Dados e Privacidade

Dados e Privacidade

Interessante matéria do Economist, Civil liberties: surveillance and privacy | Learning to live with Big Brother mostrando como as novas tecnologias digitais têm expandido as formas de coleta de dados pessoais e como isso ameaça um dos pilares da democracia moderna: a vida privada. Abaixo alguns trechos. Vejam matéria na íntegra no link acima.


AP That old-time data: East Germany’s files

“IT USED to be easy to tell whether you were in a free country or a dictatorship. In an old-time police state, the goons are everywhere, both in person and through a web of informers that penetrates every workplace, community and family. They glean whatever they can about your political views, if you are careless enough to express them in public, and your personal foibles. What they fail to pick up in the café or canteen, they learn by reading your letters or tapping your phone. The knowledge thus amassed is then stored on millions of yellowing pieces of paper, typed or handwritten; from an old-time dictator’s viewpoint, exclusive access to these files is at least as powerful an instrument of fear as any torture chamber. Only when a regime falls will the files either be destroyed, or thrown open so people can see which of their friends was an informer.

These days, data about people’s whereabouts, purchases, behaviour and personal lives are gathered, stored and shared on a scale that no dictator of the old school ever thought possible. Most of the time, there is nothing obviously malign about this. Governments say they need to gather data to ward off terrorism or protect public health; corporations say they do it to deliver goods and services more efficiently. But the ubiquity of electronic data-gathering and processing—and above all, its acceptance by the public—is still astonishing, even compared with a decade ago. Nor is it confined to one region or political system.

In China, even as economic freedom burgeons, millions of city-dwellers are being issued with obligatory high-tech “residency” cards. These hold details of their ethnicity, religion, educational background, police record and even reproductive history – a refinement of the identity papers used by communist regimes.

Britain used to pride itself on respecting privacy more than most other democracies do. But there is not much objection among Britons as “talking” surveillance cameras, fitted with loudspeakers, are installed, enabling human monitors to shout rebukes at anyone spotted dropping litter, relieving themselves against a wall or engaging in other “anti-social” behaviour.

Even smarter technology than that—the sort that has been designed to fight 21st century wars – is being used in the fight against crime, both petty and serious. In Britain, Italy and America, police are experimenting with the use of miniature remote-controlled drone aircraft, fitted with video cameras and infra-red night vision, to detect “suspicious” behaviour in crowds. Weighing no more than a bag of sugar and so quiet that it cannot be heard (or seen) when more than 50 metres (150 feet) from the ground, the battery-operated UAV (unmanned aerial vehicle) can be flown even when out of sight by virtue of the images beamed back to a field operator equipped with special goggles. MW Power, the firm that distributes the technology in Britain, has plans to add a “smart water” spray that would be squirted at suspects, infusing their skin and clothes with genetic tags, enabling police to identify them later.(…)”

Take radio-frequency identification (RFID) microchips, long used to track goods and identify family pets; increasingly they are being implanted in human beings. Such implants are used to help American carers keep track of old people; to give employees access to high-security areas (in Mexico and Ohio); and even to give willing night-club patrons the chance to jump entry queues and dispense with cash at the bar (in Spain and the Netherlands). Some people want everyone to be implanted with RFIDs, as the answer to identity theft.

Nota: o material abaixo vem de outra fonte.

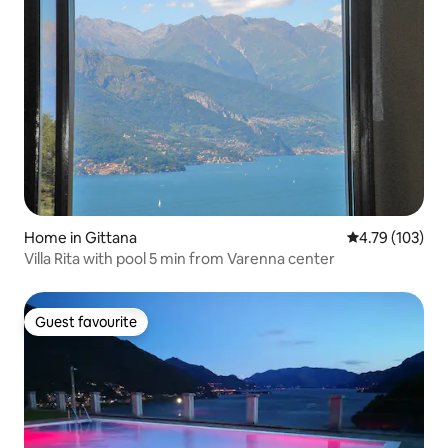
Home in Gittana
4.79 out of 5 a
4.79 (103)
Villa Rita with pool 5 min from Varenna center
Guest favourite
Guest favourite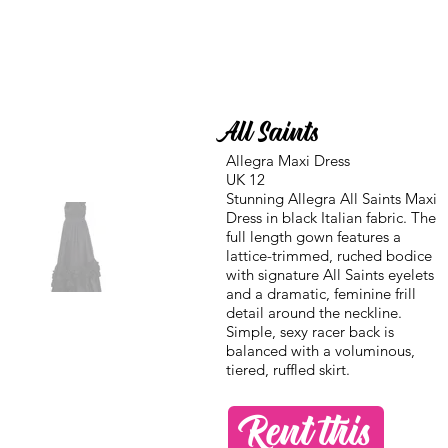
All Saints
Allegra Maxi Dress
UK 12
Stunning Allegra All Saints Maxi
Dress in black Italian fabric. The
full length gown features a
lattice-trimmed, ruched bodice
with signature All Saints eyelets
and a dramatic, feminine frill
detail around the neckline.
Simple, sexy racer back is
balanced with a voluminous,
tiered, ruffled skirt.
Rent this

Across the rich and not-so-rich world, electronic devices are already being used to keep tabs on ordinary citizens as never before. Closed-circuit television cameras (CCTV) with infra-red night vision peer down at citizens from street corners, and in banks, airports and shopping malls. Every time someone clicks on a web page, makes a phone call, uses a credit card, or checks in with a microchipped pass at work, that person leaves a data trail that can later be tracked. Every day, billions of bits of such personal data are stored, sifted, analysed, cross-referenced with other information and, in many cases, used to build up profiles to predict possible future behaviour. Sometimes this information is collected by governments; mostly it is gathered by companies, though in many cases they are obliged to make it available to law-enforcement agencies and other state bodies when asked.(…)

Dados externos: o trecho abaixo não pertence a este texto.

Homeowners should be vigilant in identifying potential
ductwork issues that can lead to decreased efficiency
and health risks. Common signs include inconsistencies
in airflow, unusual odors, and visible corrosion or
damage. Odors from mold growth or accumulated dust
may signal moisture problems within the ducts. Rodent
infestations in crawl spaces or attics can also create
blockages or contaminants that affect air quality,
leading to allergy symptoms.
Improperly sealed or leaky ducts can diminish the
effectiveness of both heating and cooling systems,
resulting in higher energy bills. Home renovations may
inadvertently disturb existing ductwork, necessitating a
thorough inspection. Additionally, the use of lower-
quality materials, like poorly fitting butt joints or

Privacy is a modern “right”. It is not even mentioned in the 18th-century revolutionaries’ list of demands. Indeed, it was not explicitly enshrined in international human-rights laws and treaties until after the second world war. Few people outside the civil-liberties community seem to be really worried about its loss now.

That may be because electronic surveillance has not yet had a big impact on most people’s lives, other than (usually) making it easier to deal with officialdom. But with the collection and centralisation of such vast amounts of data, the potential for abuse is huge and the safeguards paltry.(…)

On the face of things, the information age renders impossible an old-fashioned, file-collecting dictatorship, based on a state monopoly of communications. But imagine what sort of state may emerge as the best brains of a secret police force—a force whose house culture treats all dissent as dangerous—perfect the art of gathering and using information on massive computer banks, not yellowing paper.”